Éste y no otro es el legado ideológico del 17 de octubre, que ha sido explotado hasta el


infinito por todos los gobiernos peronistas desde 1946 hasta la fecha. Se trata de esa
expresión del “sentido común” de millones de personas que aún piensan que el peronismo
tiene muchos defectos, pero, en última instancia, “algo va a repartir”, y que desde el
Estado nacional, provincial o municipal, un peronista va a ser “menos dañino” y va tender
a “tirar algo para el lado de los trabajadores y los pobres”.

Pero las condiciones de surgimiento del peronismo, sintetizadas en el 17 de octubre, se


han ido y no volverán. El PJ de hoy no es el partido que, aun siendo capitalista, se las va
a ingeniar para “repartir algo”, sino el principal partido capitalista a secas. Para los
trabajadores no sólo no es posible, sino tampoco deseable revivir el peronismo de 1945.
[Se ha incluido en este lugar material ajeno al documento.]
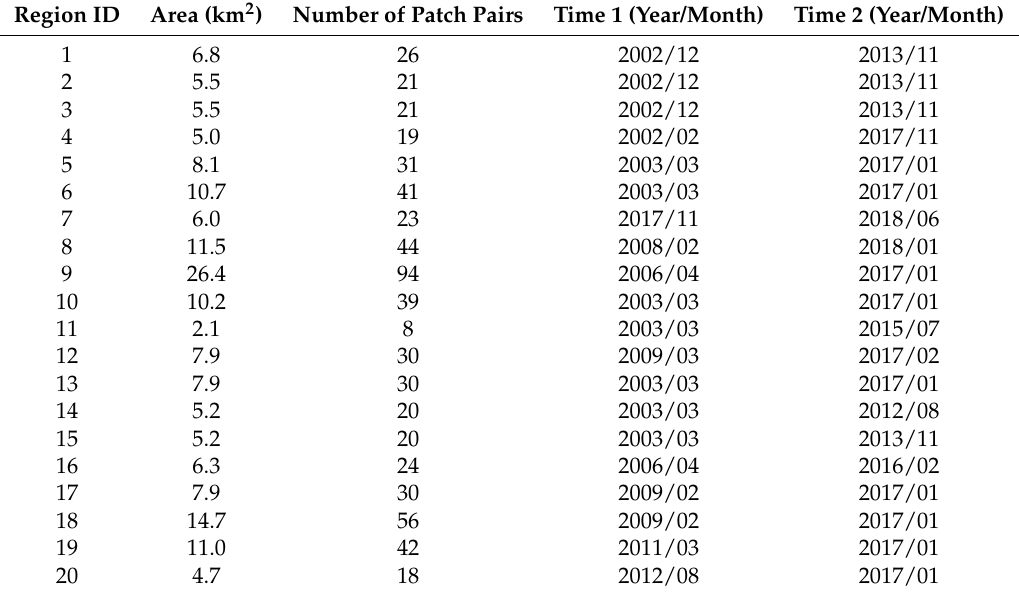
Figure 3. Left: geospatial distribution of our new dataset. Right: an enlarged image patch. Table 1. Details of each region in our collected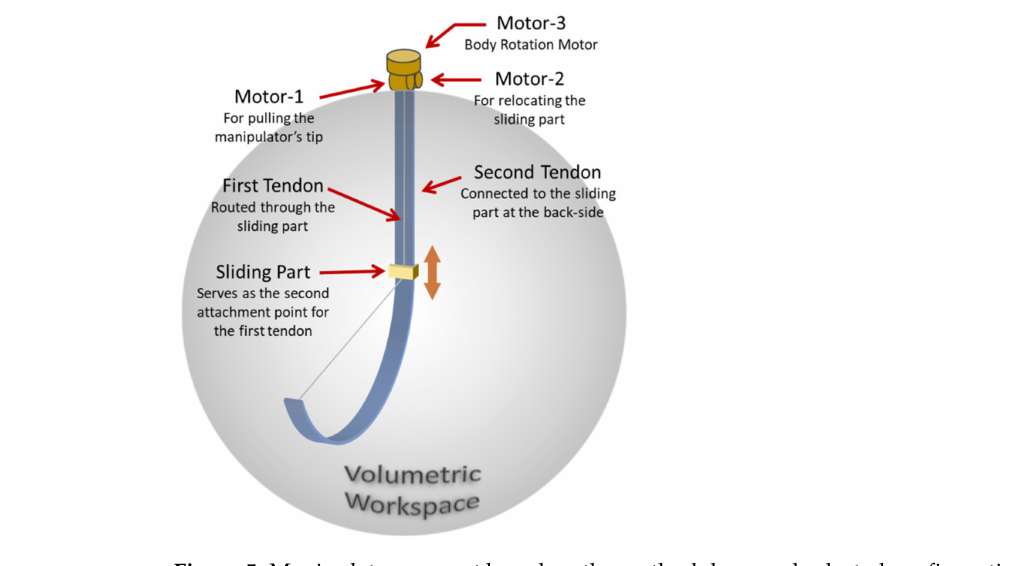
Figure 5. Manipulator concept based on the methodology and selected configuration. The tendon pulling the manipulator’s tip is routed through the ACTR towards the relative motor at the base.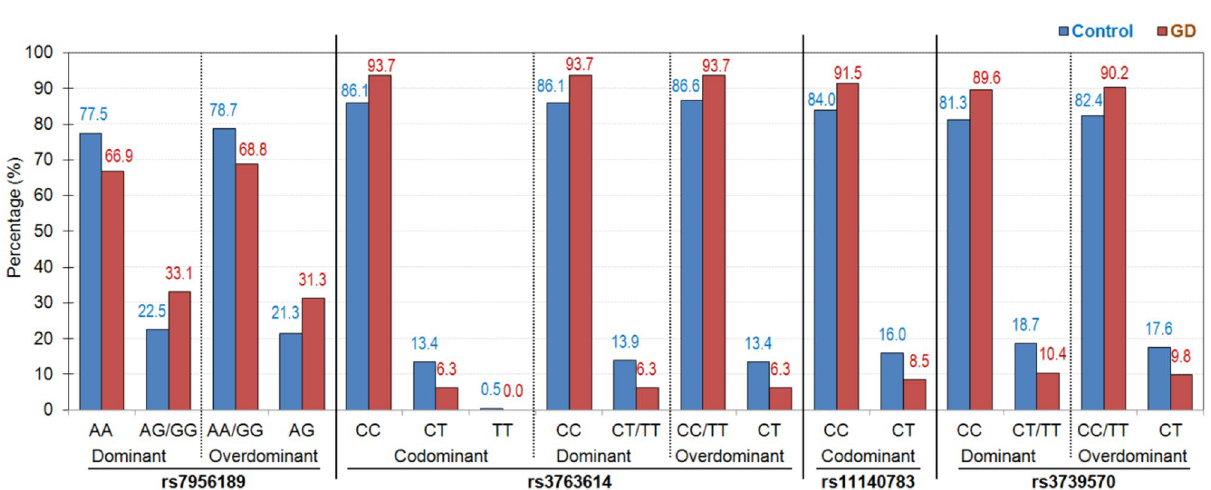
Figure 2. Single nucleotide polymorphism under different genetic models achieving risk for the presence of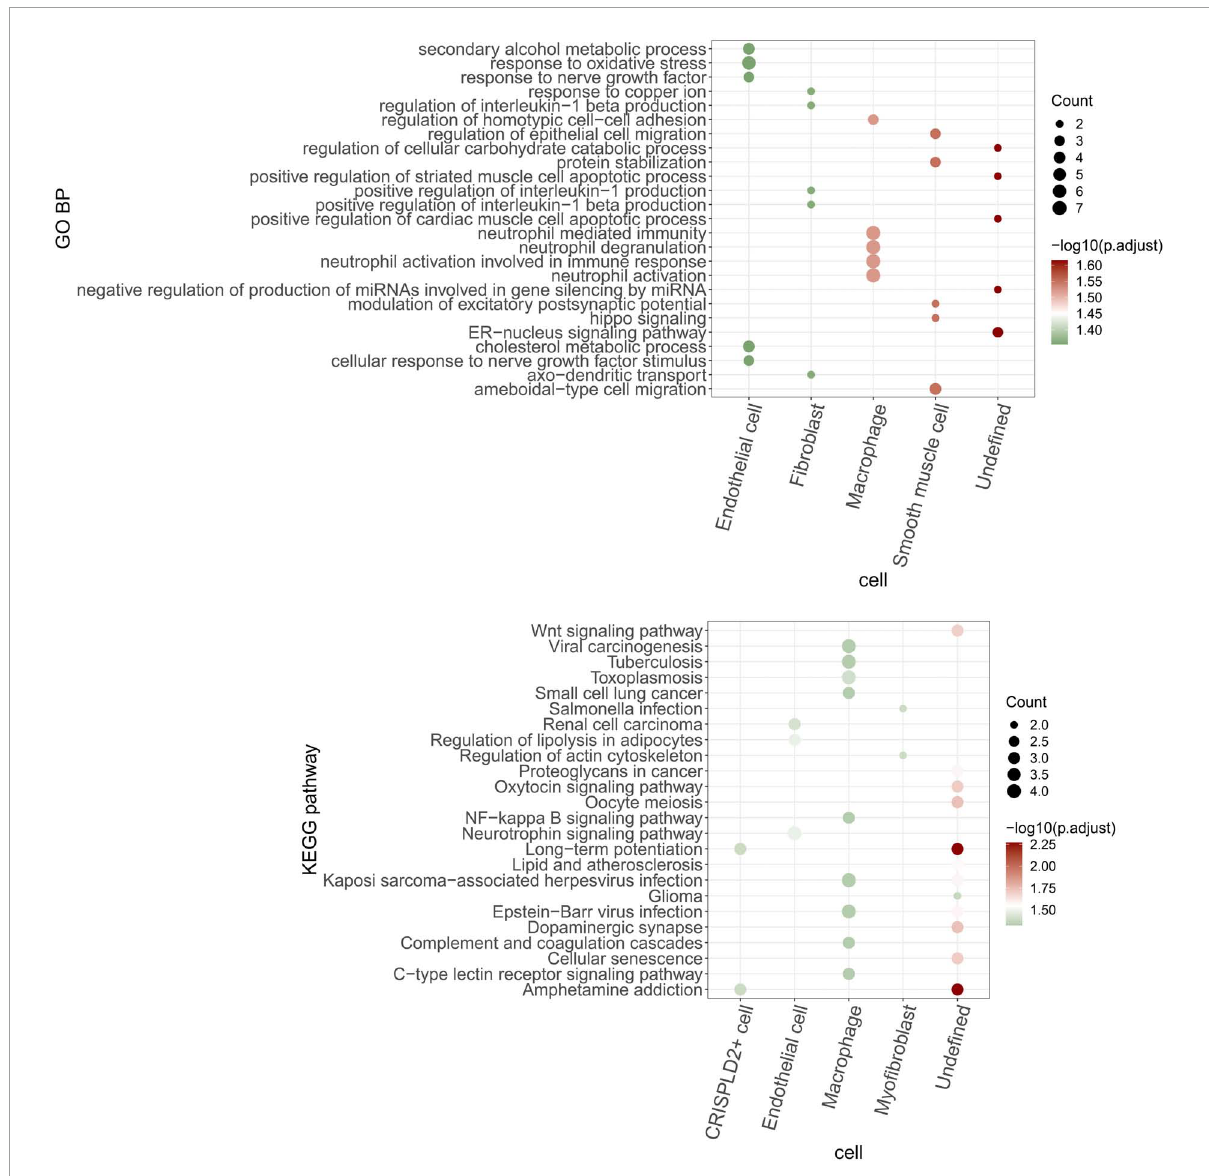
FIGURE9 GO BP and KEGG pathways are enriched by mRNAs in the circRNA–miRNA–mRNA regulatory network of each cell type. The bubble size indicates the number of enriched genes. The color shows the enrichment significance and red is the most significant.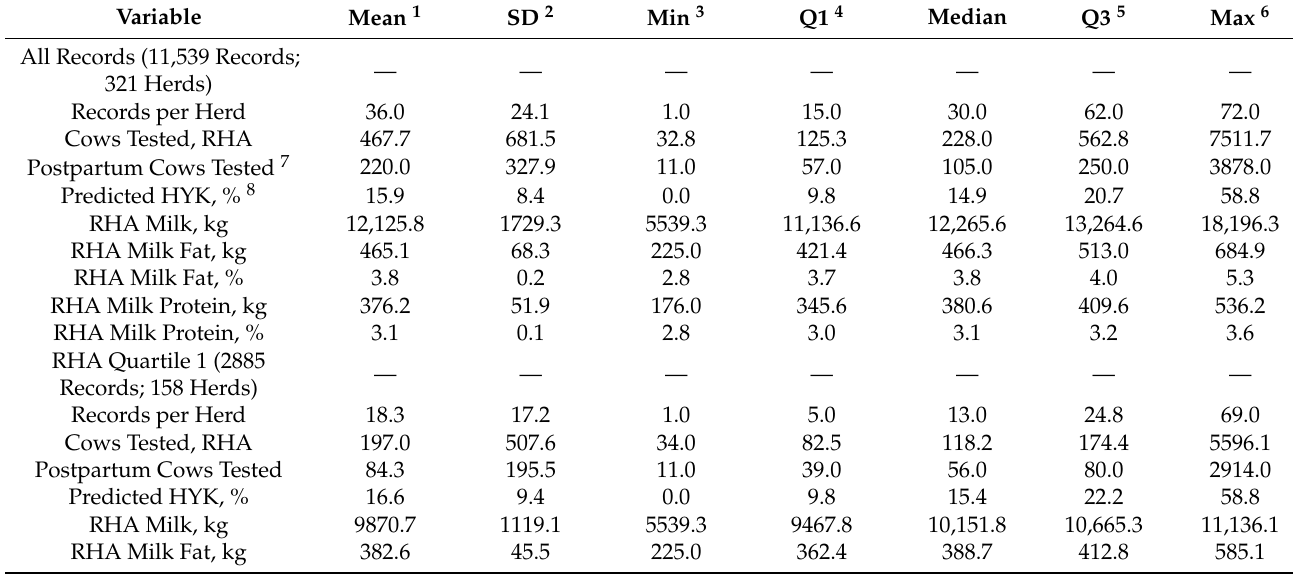
Table 2. Overall and Rolling Herd Average (RHA) Quartile Descriptive Statistics of Herds Providing Test Day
Hay que romper con la ilusión de la redistribución: ningún partido ha distribuido la


riqueza de manera más desigual que el peronismo de hoy.[24] La única salida para los
trabajadores no es aspirar a que alguna fuerza o político capitalista “redistribuya” el
producto social, sino luchar por un nuevo régimen social en el que ese producto social
esté en manos de los trabajadores y el pueblo: el socialismo.